++++ Page text

The Nightingale is a large building on Milwaukee Avenue, a few blocks south of Division Street. To me, it is home, all three floors and the roof: summertime sunbathing, light splintering through glass brick, the warmth of the basement in the winter. It has much-too-high, virtually unusable shelves, weird triangular corners, noises I’ll never understand, and a newly-tiled, all-white bathroom reminiscent of 2001: A Space Odyssey. That’s where my shower is, which is probably my most beloved corner of the house. But to most people who enter the Nightingale, it’s just one big room, with a kitchen and a bathroom, and no lock. You come in from icy Chicago, hand someone 0-to-5-to-7-to-10 dollars, sit in a painfully uncomfortable metal folding chair, and watch a screening of experimental or otherwise unseen film and video (which will inevitably start 20 minutes late). This whole place—the it-ness of itself, and more importantly, the People of the Nightingale—have carried me through years, and I am forever indebted to be able to hold such a special shimmering thing. In our collective time inside, I’ve been trying to further understand what spaces like the Nightingale mean for our communities, how we (artists, programmers, viewers) can support each other better once we can share space again, and the work I want to see on our screens. 

For me, the Nightingale started out as that one big room too. I was 22, and the world felt infinitely terrifying, and I felt my ideas couldn’t possibly deserve attention. I first discovered the Nightingale in college, when my video editing class hosted an event at the space. Soon after I started coming to screenings, I asked Founding Director Christy LeMaster if she would give me an internshi. She laughed and said something like, “We don’t do that here, but by all means, help if you’d like to.” I fell in love with being loved by the Nightingale—from screenings to Friendsgivings, to sitting on the porch with Sally, drinking Hennessey and talking too late. Every time I entered, I would be offered a plate of Christy’s spaghetti with meat sauce (in which you really can taste deep care). After ten years of carrying the load of the space, and three years of having me as live-in Assistant Director, Christy decided to move on from the Nightingale physically (but not spiritually), and I inherited her role of Director and Chief Spaghetti Provider.

++++++++
++++ Given entries

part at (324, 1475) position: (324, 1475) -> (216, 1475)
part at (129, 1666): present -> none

++++++++
++++ Given entries

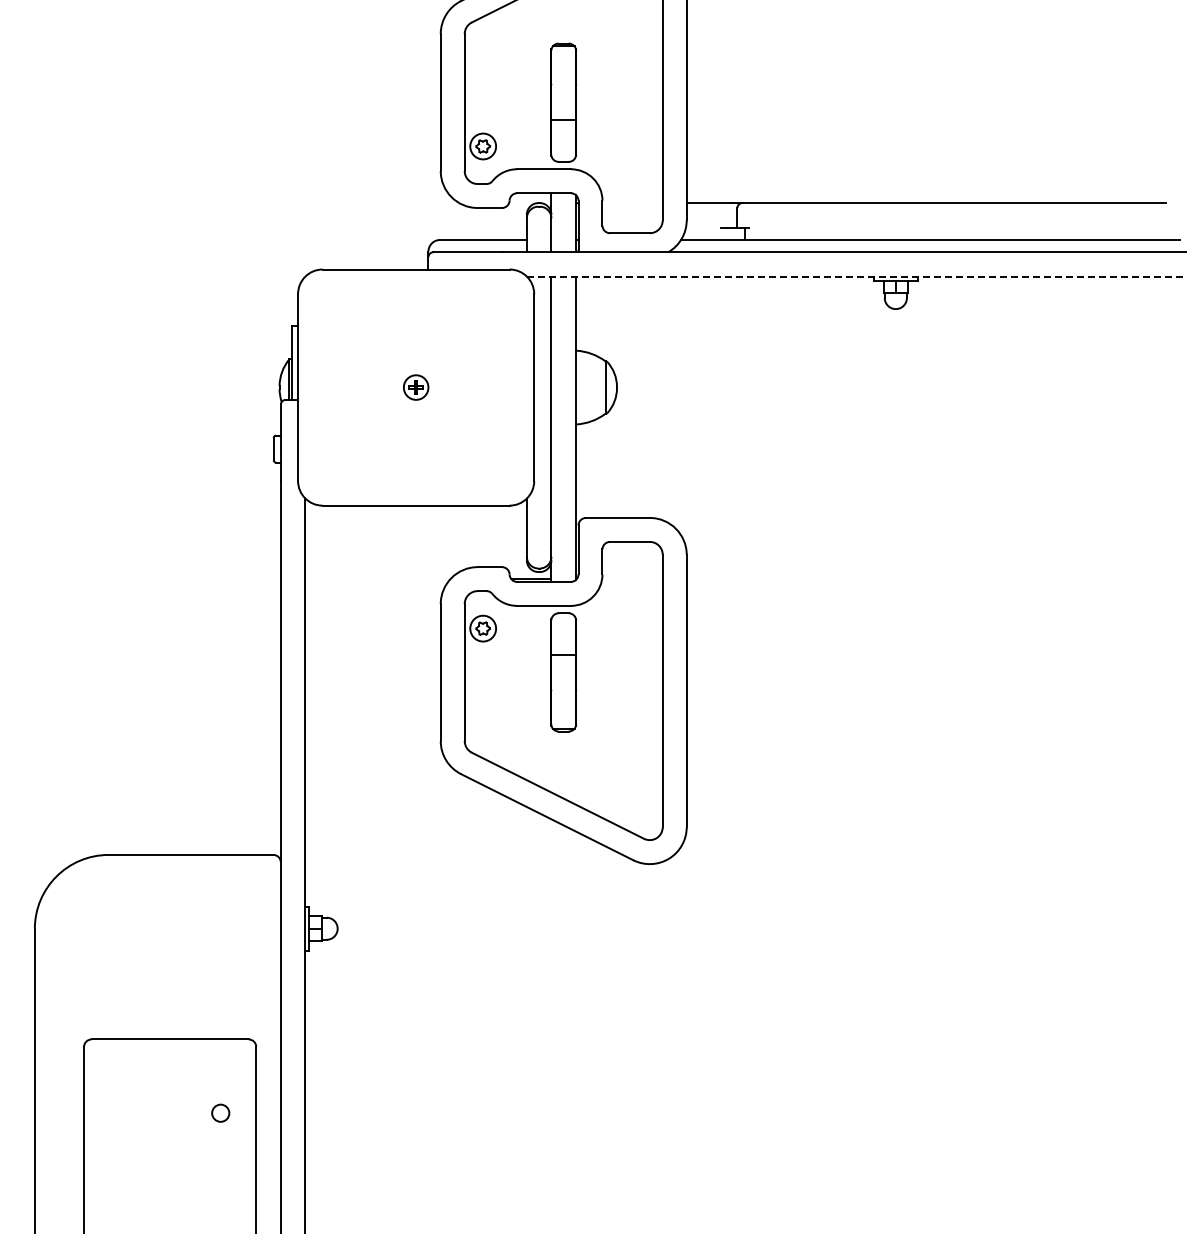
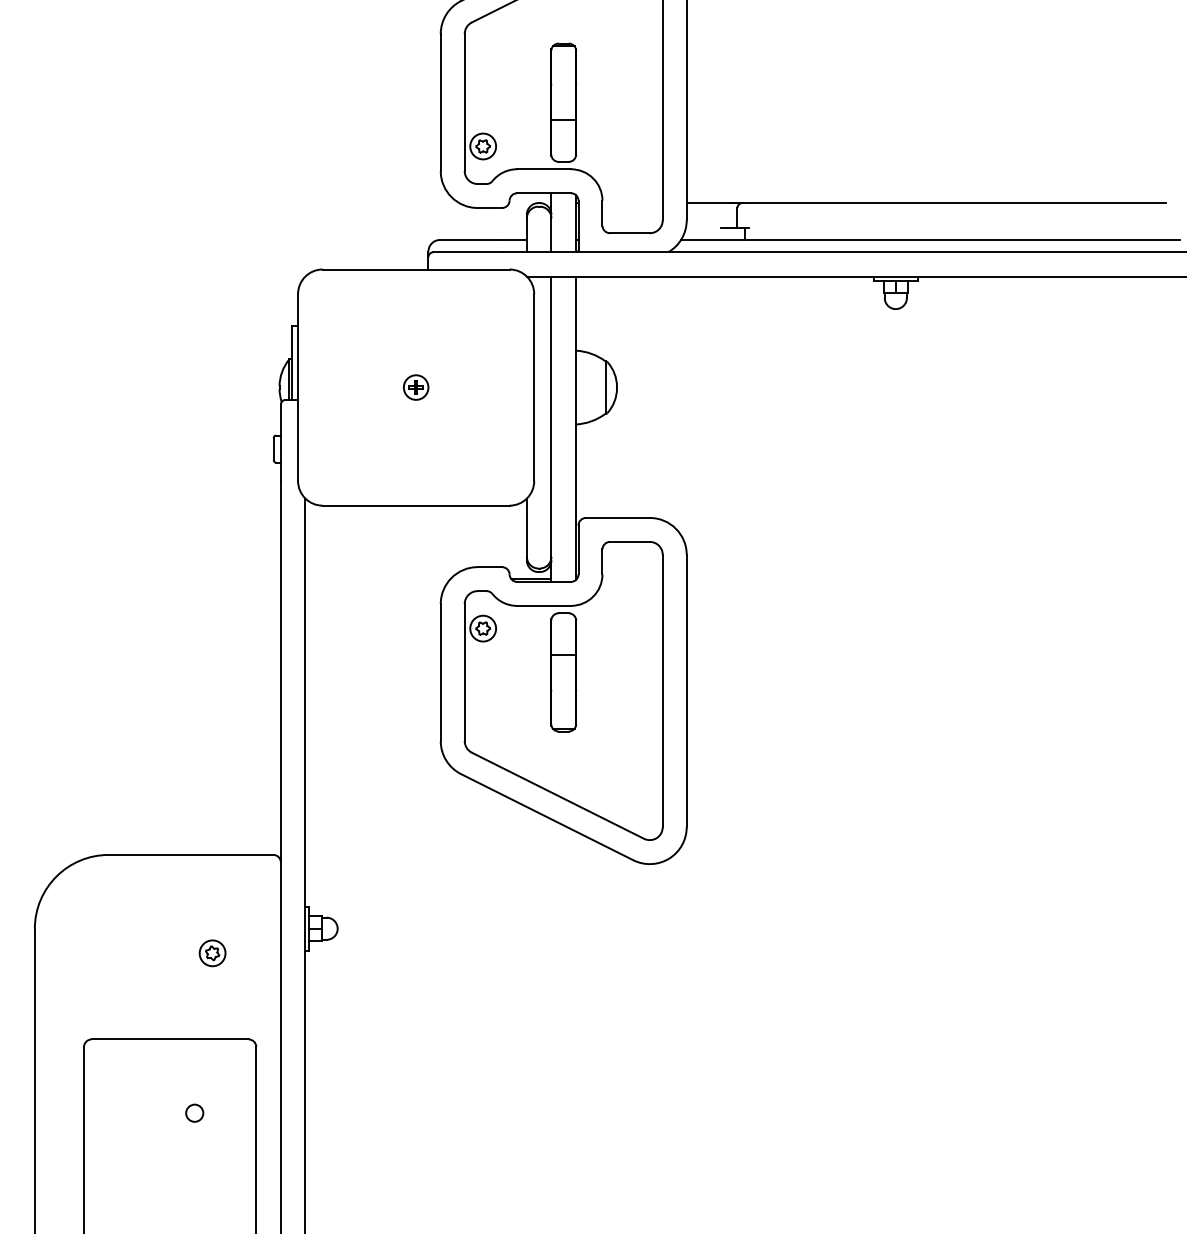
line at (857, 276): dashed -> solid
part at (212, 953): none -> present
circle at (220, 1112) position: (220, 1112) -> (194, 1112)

++++++++

- [Short exercise A] Using the Nightingale text, decide whether each statement agrees with it. For each, answer yes or no and quote the words that decide it. (i) The Nightingale stands a few blocks north of Division Street. (ii) The writer first discovered the Nightingale in college. (iii) Christy LeMaster served three years as live-in Assistant Director.
- [Short exercise B] Please translate this sentence from the Nightingale text into Spanish: "I was 22, and the world felt infinitely terrifying, and I felt my ideas couldn’t possibly deserve attention."

- [Task response A]
(i) No: "a few blocks south of Division Street"
(ii) Yes: "I first discovered the Nightingale in college"
(iii) No: "three years of having me as live-in Assistant Director"

- [Task response B] Tenía 22 años, y el mundo me parecía infinitamente aterrador, y sentía que mis ideas de ninguna manera podían merecer atención.